A sabedoria popular diz que esse é um dos melhores investimentos que o indivíduo pode fazer na vida. Uma verdade do ponto de vista do conforto e tranquilidade. Proprietários dormem melhor que inquilinos. Mas, pelo lado financeiro, furada sem tamanho. Veremos com algumas continhas desagradáveis.

Supondo que eu comprei uma casa enorme, no ano 2000, por 200 mil reais. E a vendi em 2010 por 700 mil reais. Belo lucro, dirá a sabedoria popular, dá pra comprar 3 casas iguais àquela e ainda sobra algum!... Eu já disse que a sabedoria popular não sabe bosta nenhuma. Vou dar mais alguns números:  

+ Inflação de 6% ao ano.

+ Benfeitorias no imóvel por ano: 5 mil reais (inclui armários embutidos, pisos, iluminação, pintura, mobiliário e trecos cotidianos). Parti do princípio que essas melhorias aconteceram ao longo dos 10 anos em que morei na casa. Primeiro a marcenaria, pisos, depois cortinas e outras groselhas. E por fim, a típica pintura antes de vender o imóvel. Imaginei 50 mil reais ao longo do tempo, e a média seria os 5 mil citados.

+ Gastos com o imóvel por ano: 4,8 mil reais (inclui impostos, segurança, jardineiro, manutenção, etc). Usei o mesmo princípio das benfeitorias , exceto que estes gastos não são opcionais.

Vou explicar como eu chegarei num número monstruoso. A conta foi montada assim: Os gastos mensais, de 9,8 mil reais no primeiro ano, foram corrigidos pela inflação. Portanto, no último ano, eu teria gasto 16.556,89 reais com o imóvel.

Inflacionei então os 200 mil do imóvel somados aos valores anuais corrigidos dos gastos. Por 10 anos. E cheguei aos tremendos 523.738,47 reais. Esse é o valor quanto gastei com a casa própria. Se a vendi por 700 mil, não tive um lucro de 500 mil reais, mas sim de 176.261, 53 reais. Só! Nota-se a diferença entre “lucro psicológico” e o verdadeiro lucro financeiro.
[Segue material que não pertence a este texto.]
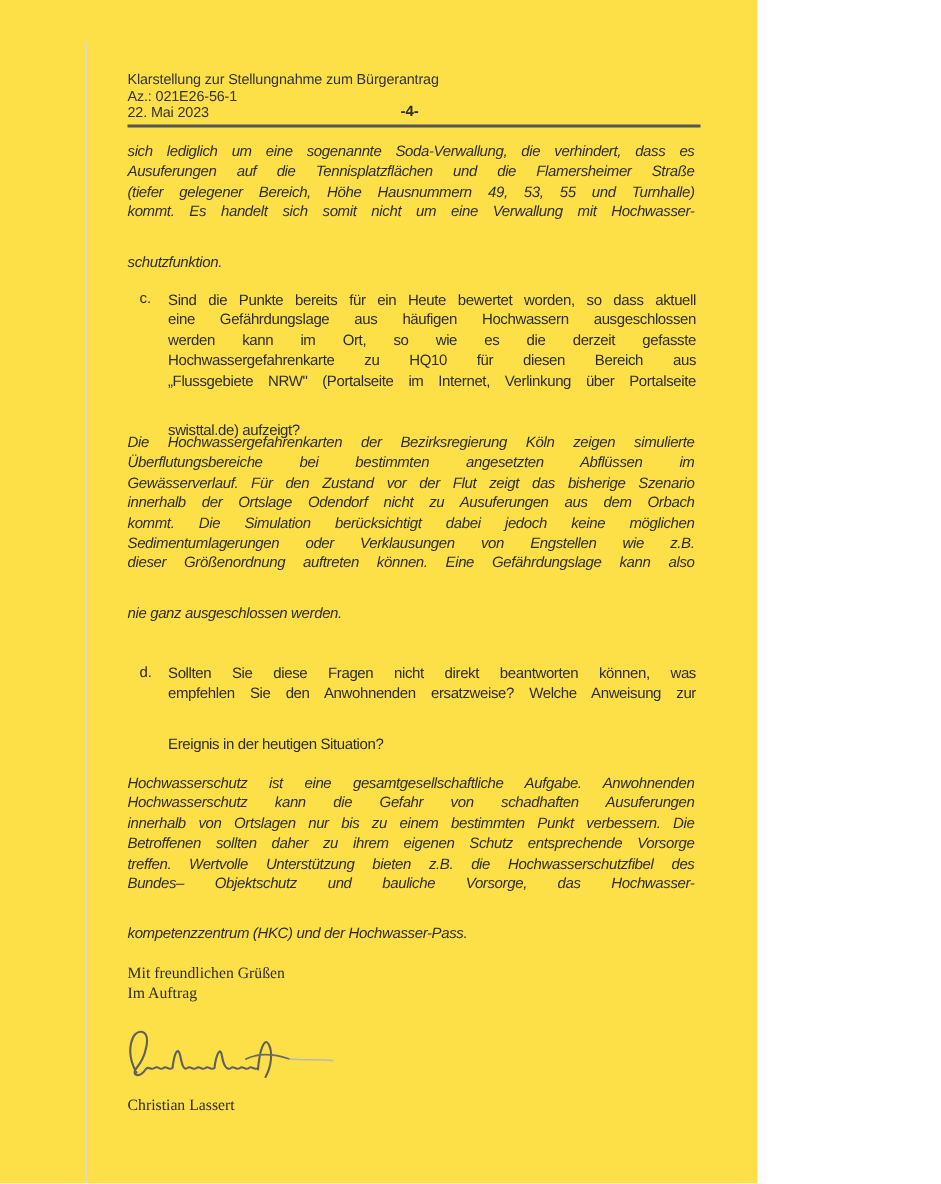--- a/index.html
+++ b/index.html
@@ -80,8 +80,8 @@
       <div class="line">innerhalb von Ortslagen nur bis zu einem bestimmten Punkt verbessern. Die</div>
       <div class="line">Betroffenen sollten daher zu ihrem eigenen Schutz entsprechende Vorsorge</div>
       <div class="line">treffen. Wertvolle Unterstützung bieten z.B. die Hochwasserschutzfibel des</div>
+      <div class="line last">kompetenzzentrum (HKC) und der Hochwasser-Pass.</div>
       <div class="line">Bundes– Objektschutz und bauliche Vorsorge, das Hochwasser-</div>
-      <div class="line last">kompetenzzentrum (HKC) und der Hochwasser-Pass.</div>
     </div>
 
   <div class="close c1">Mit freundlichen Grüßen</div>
Veja que a inflação e os supostos “investimentos” no imóvel são, na realidade, um buraco negro de dinheiro. Além dos 200 mil, tirei do meu bolso outros 323.738,47 com o imóvel. Culpa dos impostos, das malditas luminárias e dos armários sob medida que hoje estão fora de moda e meio banguelas. Exagero meu? Claro que não. Uma luminária de 50 reais em 2000, graças a inflação, tornou-se uma tranqueira de 84,47 reais.

Séria punhalada financeira. Vou agora dar 2 exemplos do porquê o sonho da casa própria é uma furada. First, a depreciação. Lembra da luminária de 84 reais? Ela seria vendida no Mercado Livre por 10 reais, no máximo. Por isso estão vendendo aquela casa recém construída por 1 milhão de reais. Enquanto a minha foi vendida por 700 mil, já com armários banguelas e luminárias do Mercado Livre.

Segundo.  Ao invés de “investir”  200 paus na casa, se eu tivesse comprado títulos do tesouro pré-fixados que pagassem inflação mais 4% ao ano... menos 15% de IR... eu teria líquidos 400.851,10 reais. Bem melhor que os 176.261, 53 reais da minha grande sacada imobiliária.

Portanto, não fique chocado quando entrar na minha casa. As lâmpadas ficarão pendentes do teto por um bom tempo. Não tenho paciência de procurar luminárias depreciadas no Mercado Livre. E não estou nem um pouco animado com marcenaria ou box de vidro temperado. O preço destas coisas está um absurdo (daqui a dez anos).